Chasing Progress, Not Perfection: Revisiting Strategies for End-to-End LLM Plan Generation
It addresses misconceptions in LLM-planning research by validating incremental progress in plan executability, though plan validity remains a challenge, guiding future strategies for AI planning systems.
This study reassessed strategies for improving LLM-based planning, finding that fine-tuning on planning data alone fails on out-of-distribution tests, but methods like Chain-of-Thought enhance plan executability, with reinforcement learning using a novel reward function showing the best results in improving both validity and executability.
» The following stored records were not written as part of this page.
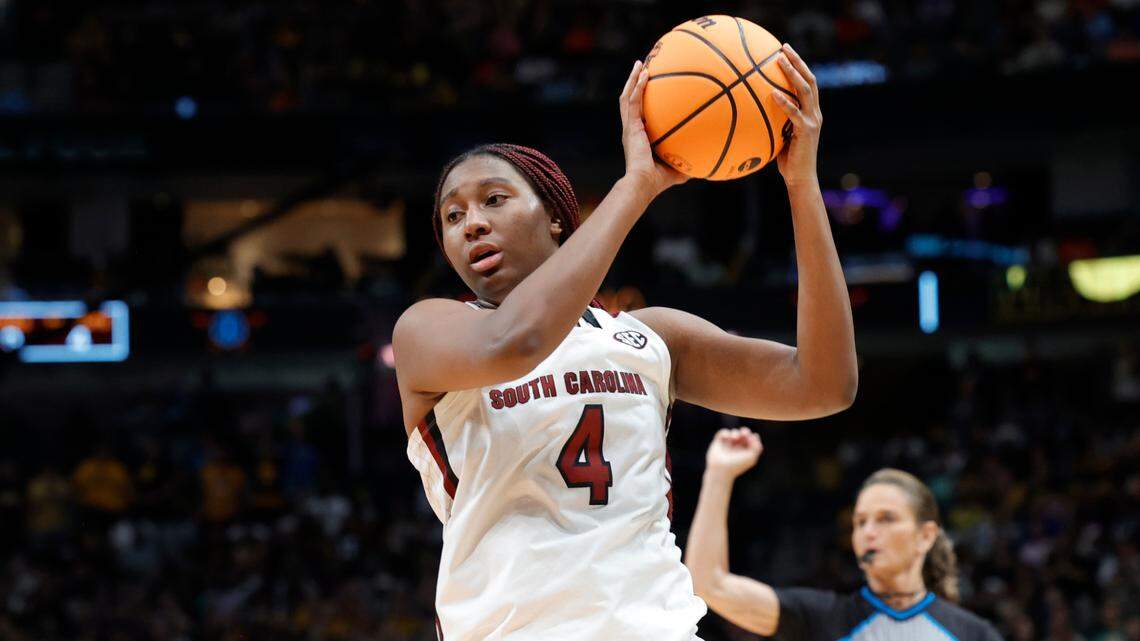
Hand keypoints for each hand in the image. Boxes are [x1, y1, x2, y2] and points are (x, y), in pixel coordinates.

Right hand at [619, 60, 687, 199]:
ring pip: (627, 97)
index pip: (640, 113)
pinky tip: (644, 74)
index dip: (643, 99)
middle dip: (635, 83)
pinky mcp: (630, 127)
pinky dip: (637, 87)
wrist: (644, 183)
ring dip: (633, 80)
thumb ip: (689, 162)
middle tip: (643, 67)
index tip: (651, 87)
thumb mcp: (678, 169)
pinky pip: (633, 102)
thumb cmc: (659, 181)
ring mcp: (629, 127)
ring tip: (639, 64)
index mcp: (639, 136)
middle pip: (631, 100)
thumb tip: (708, 163)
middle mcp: (632, 129)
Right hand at [705, 427, 762, 478]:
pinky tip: (728, 438)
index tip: (751, 438)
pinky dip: (726, 433)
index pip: (751, 441)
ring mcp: (728, 445)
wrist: (722, 469)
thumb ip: (757, 446)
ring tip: (735, 438)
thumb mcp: (752, 457)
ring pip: (734, 432)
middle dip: (745, 431)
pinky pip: (723, 432)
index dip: (752, 437)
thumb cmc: (737, 465)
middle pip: (743, 435)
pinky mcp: (719, 442)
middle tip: (744, 433)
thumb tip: (754, 435)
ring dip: (735, 433)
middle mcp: (737, 448)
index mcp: (746, 452)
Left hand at [771, 44, 821, 187]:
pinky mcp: (806, 131)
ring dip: (792, 73)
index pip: (807, 83)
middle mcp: (815, 113)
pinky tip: (772, 93)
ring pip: (805, 90)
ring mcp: (813, 120)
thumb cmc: (787, 161)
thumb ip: (773, 122)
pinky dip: (784, 102)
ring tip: (779, 60)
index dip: (799, 66)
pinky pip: (794, 113)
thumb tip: (752, 112)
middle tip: (783, 47)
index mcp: (811, 112)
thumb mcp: (780, 137)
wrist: (800, 179)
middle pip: (809, 79)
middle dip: (797, 61)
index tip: (785, 52)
The capability of Large Language Models (LLMs) to plan remains a topic of debate. Some critics argue that strategies to boost LLMs' reasoning skills are ineffective in planning tasks, while others report strong outcomes merely from training models on a planning corpus. This study reassesses recent strategies by developing an end-to-end LLM planner and employing diverse metrics for a thorough evaluation. We find that merely fine-tuning LLMs on a corpus of planning instances does not lead to robust planning skills, as indicated by poor performance on out-of-distribution test sets. At the same time, we find that various strategies, including Chain-of-Thought, do enhance the probability of a plan being executable. This indicates progress towards better plan quality, despite not directly enhancing the final validity rate. Among the strategies we evaluated, reinforcement learning with our novel `Longest Contiguous Common Subsequence' reward emerged as the most effective, contributing to both plan validity and executability. Overall, our research addresses key misconceptions in the LLM-planning literature; we validate incremental progress in plan executability, although plan validity remains a challenge. Hence, future strategies should focus on both these aspects, drawing insights from our findings.